Task to carry out:
Look through the data below. Pick out the lines holding the string "analysis".

Information:
++++++++
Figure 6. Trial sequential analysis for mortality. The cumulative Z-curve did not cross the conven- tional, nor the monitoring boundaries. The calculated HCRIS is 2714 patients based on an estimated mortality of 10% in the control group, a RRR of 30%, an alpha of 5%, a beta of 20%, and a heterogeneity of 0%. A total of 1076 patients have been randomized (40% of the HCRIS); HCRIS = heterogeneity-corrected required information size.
++++++++
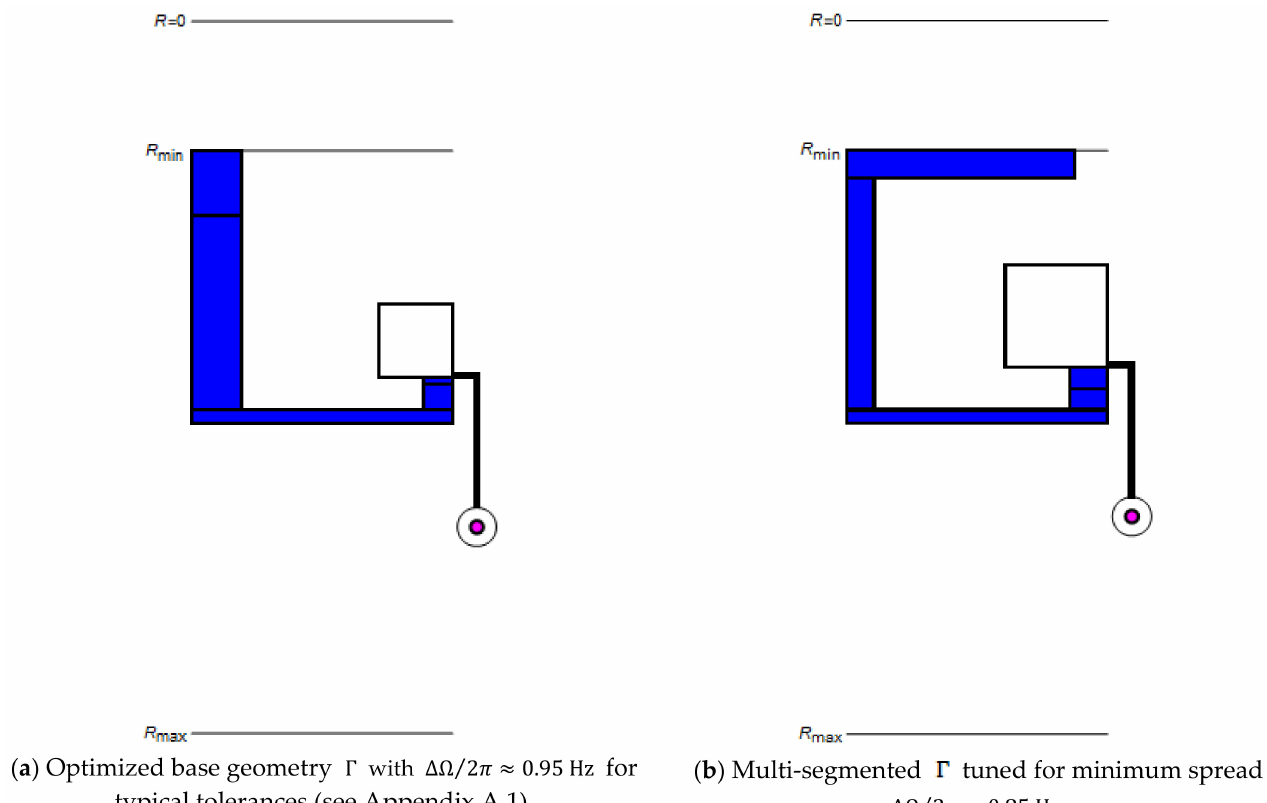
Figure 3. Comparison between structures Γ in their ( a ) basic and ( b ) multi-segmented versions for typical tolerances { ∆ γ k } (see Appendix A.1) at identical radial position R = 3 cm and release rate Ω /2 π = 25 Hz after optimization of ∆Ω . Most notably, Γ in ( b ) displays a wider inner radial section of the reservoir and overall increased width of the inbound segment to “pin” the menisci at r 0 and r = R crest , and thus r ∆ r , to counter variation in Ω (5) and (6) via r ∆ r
++++++++
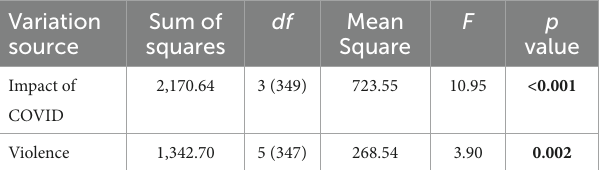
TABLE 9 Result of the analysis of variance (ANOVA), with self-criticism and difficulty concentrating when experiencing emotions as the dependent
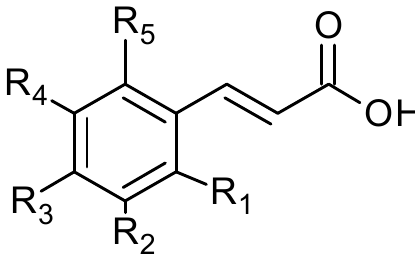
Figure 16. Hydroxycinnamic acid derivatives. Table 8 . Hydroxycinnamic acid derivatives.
++++++++
Solution:
Figure 6. Trial sequential analysis for mortality. The cumulative Z-curve did not cross the conven- tional, nor the monitoring boundaries. The calculated HCRIS is 2714 patients based on an estimated mortality of 10% in the control group, a RRR of 30%, an alpha of 5%, a beta of 20%, and a heterogeneity of 0%. A total of 1076 patients have been randomized (40% of the HCRIS); HCRIS = heterogeneity-corrected required information size.
TABLE 9 Result of the analysis of variance (ANOVA), with self-criticism and difficulty concentrating when experiencing emotions as the dependent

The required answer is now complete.